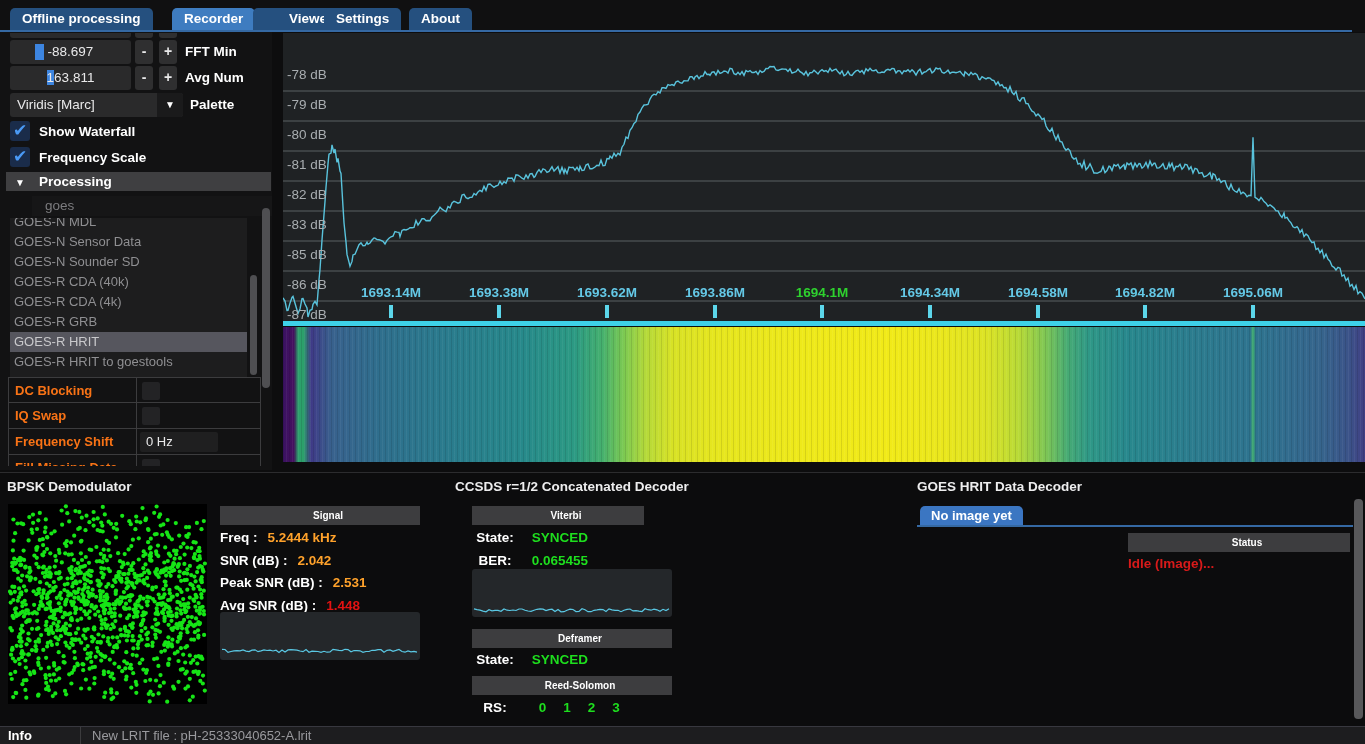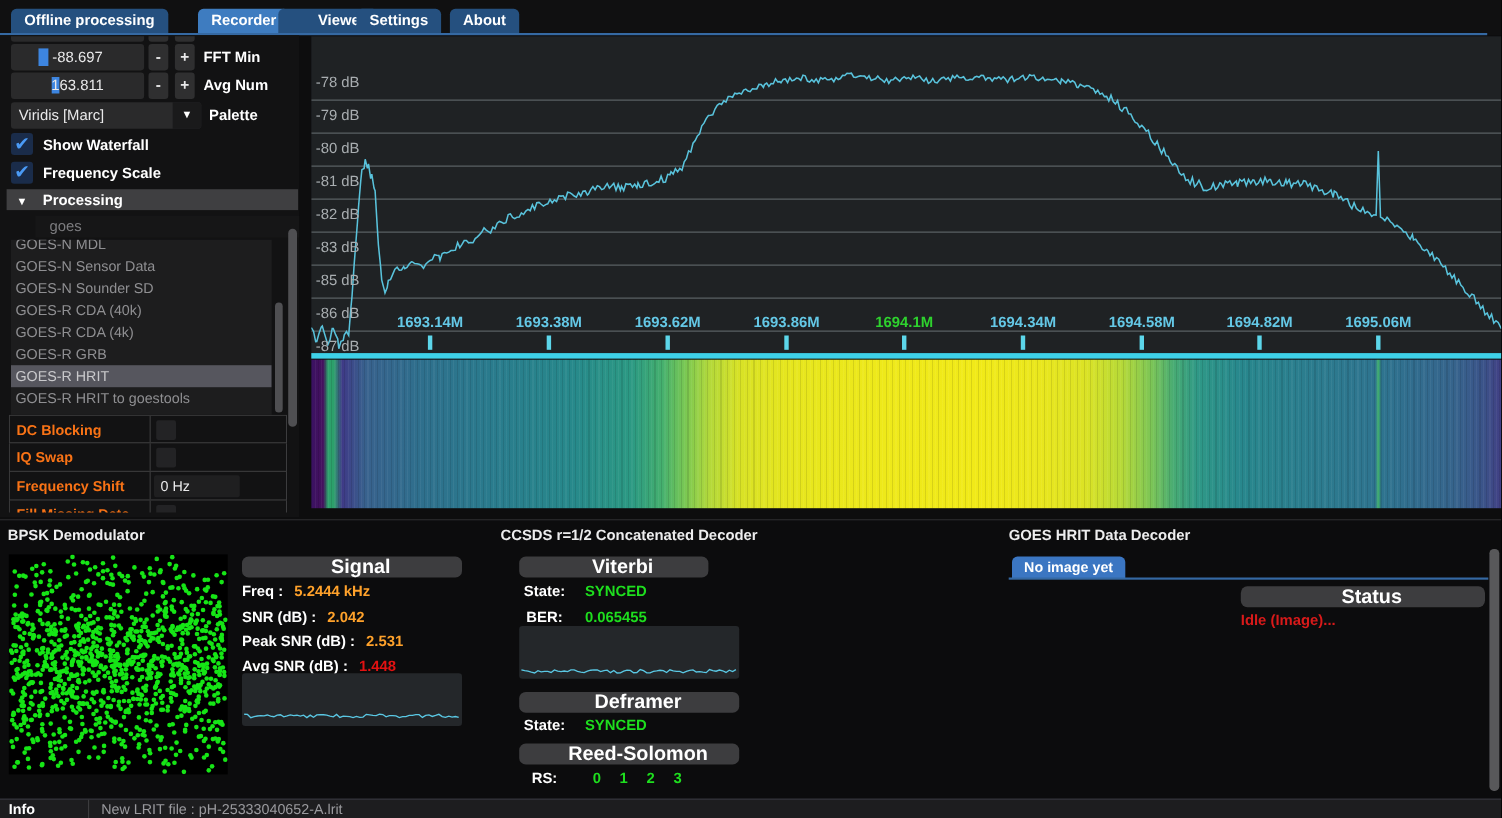--- a/index.html
+++ b/index.html
@@ -87,7 +87,7 @@
   <div class="tabbar">
     <div id="tabs-container">
         <div class="tab" style="left: 10px;">Offline processing</div>
-        <div class="tab active" style="left: 180px;">Recorder</div>
+        <div class="tab active" style="left: 172px;">Recorder</div>
         <div class="tab" style="left: 253px; padding-left: 36px;">Viewer</div>
         <div class="tab" style="left: 324px;">Settings</div>
         <div class="tab" style="left: 409px;">About</div>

TASK BRIEF: Give back the whole of the material exactly, with the pictures removed.

EXERCISE OUTPUT:
--- a/index.html
+++ b/index.html
@@ -87,7 +87,7 @@
   <div class="tabbar">
     <div id="tabs-container">
         <div class="tab" style="left: 10px;">Offline processing</div>
-        <div class="tab active" style="left: 180px;">Recorder</div>
+        <div class="tab active" style="left: 172px;">Recorder</div>
         <div class="tab" style="left: 253px; padding-left: 36px;">Viewer</div>
         <div class="tab" style="left: 324px;">Settings</div>
         <div class="tab" style="left: 409px;">About</div>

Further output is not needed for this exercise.